Einem Bericht des U.S. amerikanischen Pentagons zufolge haben die afghanischen Sicherheitskräfte Fortschritte gemacht, wenn auch keine dauerhaften (USDOD 12.2016). Laut Innenministerium wurden im Jahr 2016 im Zuge von militärischen Operationen – ausgeführt durch die Polizei und das Militär – landesweit mehr als 18.500 feindliche Kämpfer getötet und weitere 12.000 verletzt. Die afghanischen Sicherheitskräfte versprachen, sie würden auch während des harten Winters gegen die Taliban und den Islamischen Staat vorgehen (VOA 5.1.2017).
Obwohl die afghanischen Sicherheitskräfte alle Provinzhauptstädte sichern konnten, wurden sie von den Taliban landesweit herausgefordert: intensive bewaffnete Zusammenstöße zwischen Taliban und afghanischen Sicherheitskräften verschlechterten die Sicherheitslage im Berichtszeitraum (16.8. – 17.11.2016) (UN GASC 13.12.2016; vgl. auch: SCR 30.11.2016). Den afghanischen Sicherheitskräften gelang es im August 2016, mehrere große Talibanangriffe auf verschiedene Provinzhauptstädte zu vereiteln, und verlorenes Territorium rasch wieder zurückzuerobern (USDOD 12.2016).
Zivile Opfer
Die Mission der Vereinten Nationen in Afghanistan (UNAMA) dokumentiert weiterhin regierungsfeindliche Elemente, die illegale und willkürliche Angriffe gegen Zivilist/innen ausführen (UNAMA 10.2016). Zwischen 1.1. und 31.12.2016 registrierte UNAMA 11.418 zivile Opfer (3.498 Tote und 7.920 Verletzte) – dies deutet einen Rückgang von 2% bei Getöteten und eine Erhöhung um 6% bei Verletzten im Gegensatz zum Vergleichszeitraum des Jahres 2015 an. Bodenkonfrontation waren weiterhin die Hauptursache für zivile Opfer, gefolgt von Selbstmordangriffen und komplexen Attentaten, sowie unkonventionellen Spreng- und Brandvorrichtung (IED), und gezielter und willkürlicher Tötungen (UNAMA 6.2.2017).

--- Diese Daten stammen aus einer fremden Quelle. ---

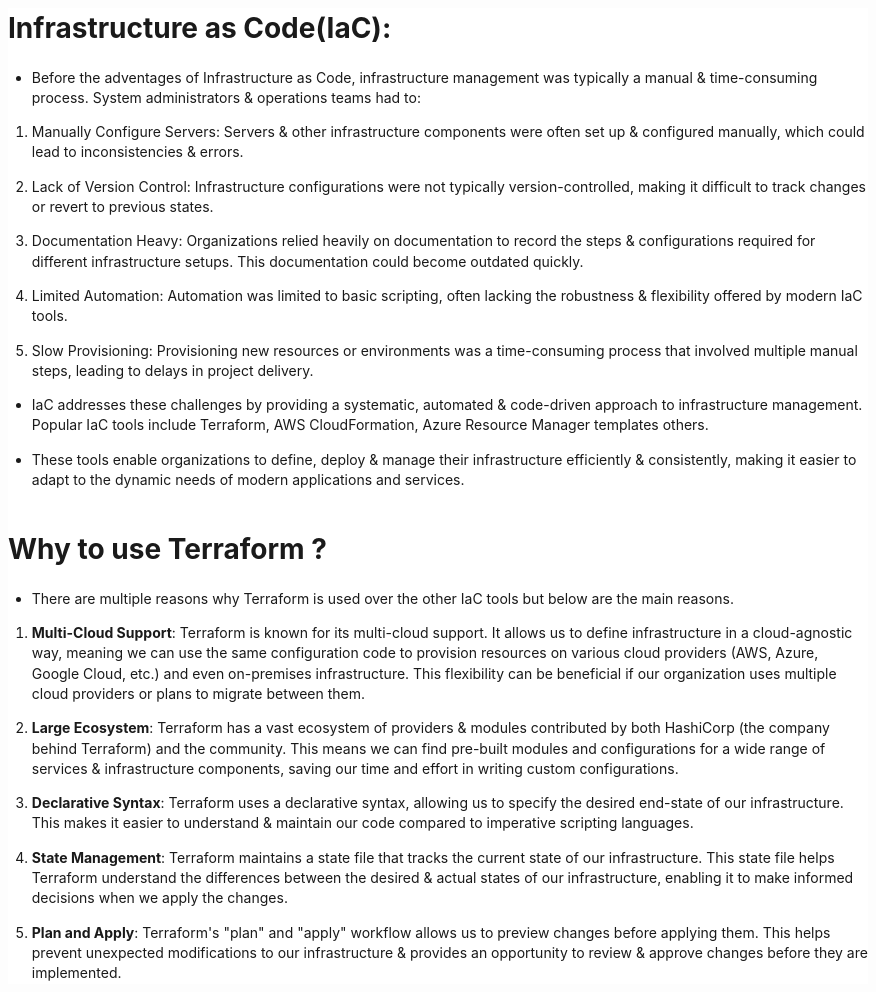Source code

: # Infrastructure as Code(IaC): 

* Before the adventages of Infrastructure as Code, infrastructure management was typically a manual & time-consuming process. System administrators & operations teams had to:

1. Manually Configure Servers: Servers & other infrastructure components were often set up & configured manually, which could lead to inconsistencies & errors.

2. Lack of Version Control: Infrastructure configurations were not typically version-controlled, making it difficult to track changes or revert to previous states.

3. Documentation Heavy: Organizations relied heavily on documentation to record the steps & configurations required for different infrastructure setups. This documentation could become outdated quickly.

4. Limited Automation: Automation was limited to basic scripting, often lacking the robustness & flexibility offered by modern IaC tools.

5. Slow Provisioning: Provisioning new resources or environments was a time-consuming process that involved multiple manual steps, leading to delays in project delivery.

* IaC addresses these challenges by providing a systematic, automated & code-driven approach to infrastructure management. Popular IaC tools include Terraform, AWS CloudFormation, Azure Resource Manager templates others. 

* These tools enable organizations to define, deploy & manage their infrastructure efficiently & consistently, making it easier to adapt to the dynamic needs of modern applications and services.


# Why to use Terraform ?

* There are multiple reasons why Terraform is used over the other IaC tools but below are the main reasons.

1. **Multi-Cloud Support**: Terraform is known for its multi-cloud support. It allows us to define infrastructure in a cloud-agnostic way, meaning we can use the same configuration code to provision resources on various cloud providers (AWS, Azure, Google Cloud, etc.) and even on-premises infrastructure. This flexibility can be beneficial if our organization uses multiple cloud providers or plans to migrate between them.

2. **Large Ecosystem**: Terraform has a vast ecosystem of providers & modules contributed by both HashiCorp (the company behind Terraform) and the community. This means we can find pre-built modules and configurations for a wide range of services & infrastructure components, saving our time and effort in writing custom configurations.

3. **Declarative Syntax**: Terraform uses a declarative syntax, allowing us to specify the desired end-state of our infrastructure. This makes it easier to understand & maintain our code compared to imperative scripting languages.

4. **State Management**: Terraform maintains a state file that tracks the current state of our infrastructure. This state file helps Terraform understand the differences between the desired & actual states of our infrastructure, enabling it to make informed decisions when we apply the changes.

5. **Plan and Apply**: Terraform's "plan" and "apply" workflow allows us to preview changes before applying them. This helps prevent unexpected modifications to our infrastructure & provides an opportunity to review & approve changes before they are implemented.
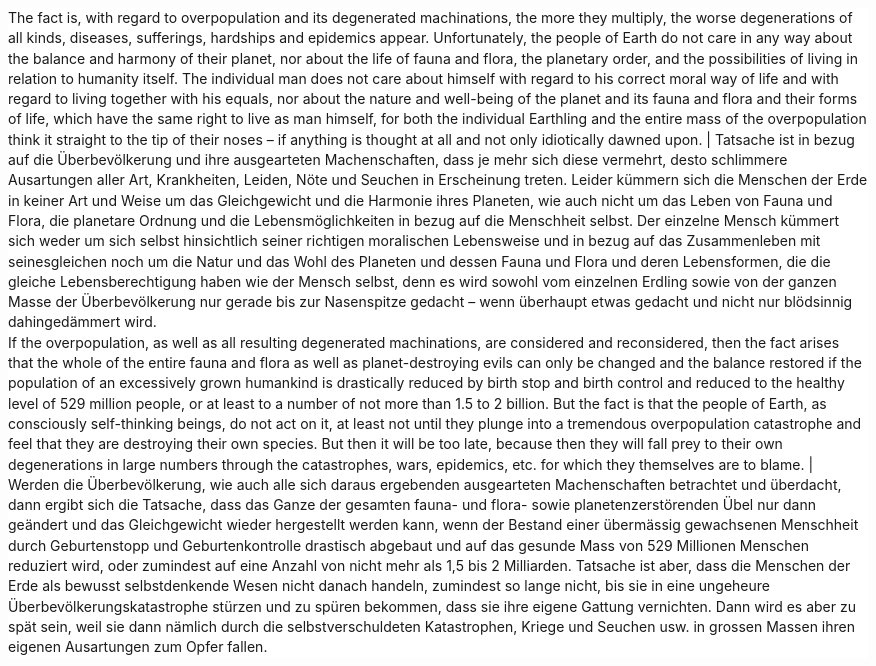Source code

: The fact is, with regard to overpopulation and its degenerated machinations, the more they multiply, the worse degenerations of all kinds, diseases, sufferings, hardships and epidemics appear. Unfortunately, the people of Earth do not care in any way about the balance and harmony of their planet, nor about the life of fauna and flora, the planetary order, and the possibilities of living in relation to humanity itself. The individual man does not care about himself with regard to his correct moral way of life and with regard to living together with his equals, nor about the nature and well-being of the planet and its fauna and flora and their forms of life, which have the same right to live as man himself, for both the individual Earthling and the entire mass of the overpopulation think it straight to the tip of their noses – if anything is thought at all and not only idiotically dawned upon.  | Tatsache ist in bezug auf die Überbevölkerung und ihre ausgearteten Machenschaften, dass je mehr sich diese vermehrt, desto schlimmere Ausartungen aller Art, Krankheiten, Leiden, Nöte und Seuchen in Erscheinung treten. Leider kümmern sich die Menschen der Erde in keiner Art und Weise um das Gleichgewicht und die Harmonie ihres Planeten, wie auch nicht um das Leben von Fauna und Flora, die planetare Ordnung und die Lebensmöglichkeiten in bezug auf die Menschheit selbst. Der einzelne Mensch kümmert sich weder um sich selbst hinsichtlich seiner richtigen moralischen Lebensweise und in bezug auf das Zusammenleben mit seinesgleichen noch um die Natur und das Wohl des Planeten und dessen Fauna und Flora und deren Lebensformen, die die gleiche Lebensberechtigung haben wie der Mensch selbst, denn es wird sowohl vom einzelnen Erdling sowie von der ganzen Masse der Überbevölkerung nur gerade bis zur Nasenspitze gedacht – wenn überhaupt etwas gedacht und nicht nur blödsinnig dahingedämmert wird.   
If the overpopulation, as well as all resulting degenerated machinations, are considered and reconsidered, then the fact arises that the whole of the entire fauna and flora as well as planet-destroying evils can only be changed and the balance restored if the population of an excessively grown humankind is drastically reduced by birth stop and birth control and reduced to the healthy level of 529 million people, or at least to a number of not more than 1.5 to 2 billion. But the fact is that the people of Earth, as consciously self-thinking beings, do not act on it, at least not until they plunge into a tremendous overpopulation catastrophe and feel that they are destroying their own species. But then it will be too late, because then they will fall prey to their own degenerations in large numbers through the catastrophes, wars, epidemics, etc. for which they themselves are to blame.  | Werden die Überbevölkerung, wie auch alle sich daraus ergebenden ausgearteten Machenschaften betrachtet und überdacht, dann ergibt sich die Tatsache, dass das Ganze der gesamten fauna- und flora- sowie planetenzerstörenden Übel nur dann geändert und das Gleichgewicht wieder hergestellt werden kann, wenn der Bestand einer übermässig gewachsenen Menschheit durch Geburtenstopp und Geburtenkontrolle drastisch abgebaut und auf das gesunde Mass von 529 Millionen Menschen reduziert wird, oder zumindest auf eine Anzahl von nicht mehr als 1,5 bis 2 Milliarden. Tatsache ist aber, dass die Menschen der Erde als bewusst selbstdenkende Wesen nicht danach handeln, zumindest so lange nicht, bis sie in eine ungeheure Überbevölkerungskatastrophe stürzen und zu spüren bekommen, dass sie ihre eigene Gattung vernichten. Dann wird es aber zu spät sein, weil sie dann nämlich durch die selbstverschuldeten Katastrophen, Kriege und Seuchen usw. in grossen Massen ihren eigenen Ausartungen zum Opfer fallen.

Hauptsächlich waren die südlichen Regionen von dem bewaffneten Konflikt betroffen: 2.989 zivilen Opfern (1.056 Tote und 1.933 Verletzte) – eine Erhöhung von 17% gegenüber dem Jahr 2015. In den zentralen Regionen wurde die zweithöchste Rate an zivilen Opfern registriert: 2.348 zivile Opfer (534 Tote und 1.814 Verletzte) – eine Erhöhung von 34% gegenüber dem Vorjahreswert, aufgrund von Selbstmordangriffen und komplexen Angriffe auf die Stadt Kabul. Die östlichen und nordöstlichen Regionen verzeichneten einen Rückgang bei zivilen Opfern: 1.595 zivile Opfer (433 Tote und 1.162 Verletzte) im Osten und 1.270 zivile Opfer (382 Tote und 888 Verletzte) in den nordöstlichen Regionen. Im Norden des Landes wurden 1.362 zivile Opfer registriert (384 Tote und 978 Verletzte), sowie in den südöstlichen Regionen 903 zivile Opfer (340 Tote und 563 Verletzte). Im Westen wurden 836 zivile Opfer (344 Tote und 492 Verletzte) und 115 zivile Opfer (25 Tote und 90 Verletzte) im zentralen Hochgebirge registriert (UNAMA 6.2.2017).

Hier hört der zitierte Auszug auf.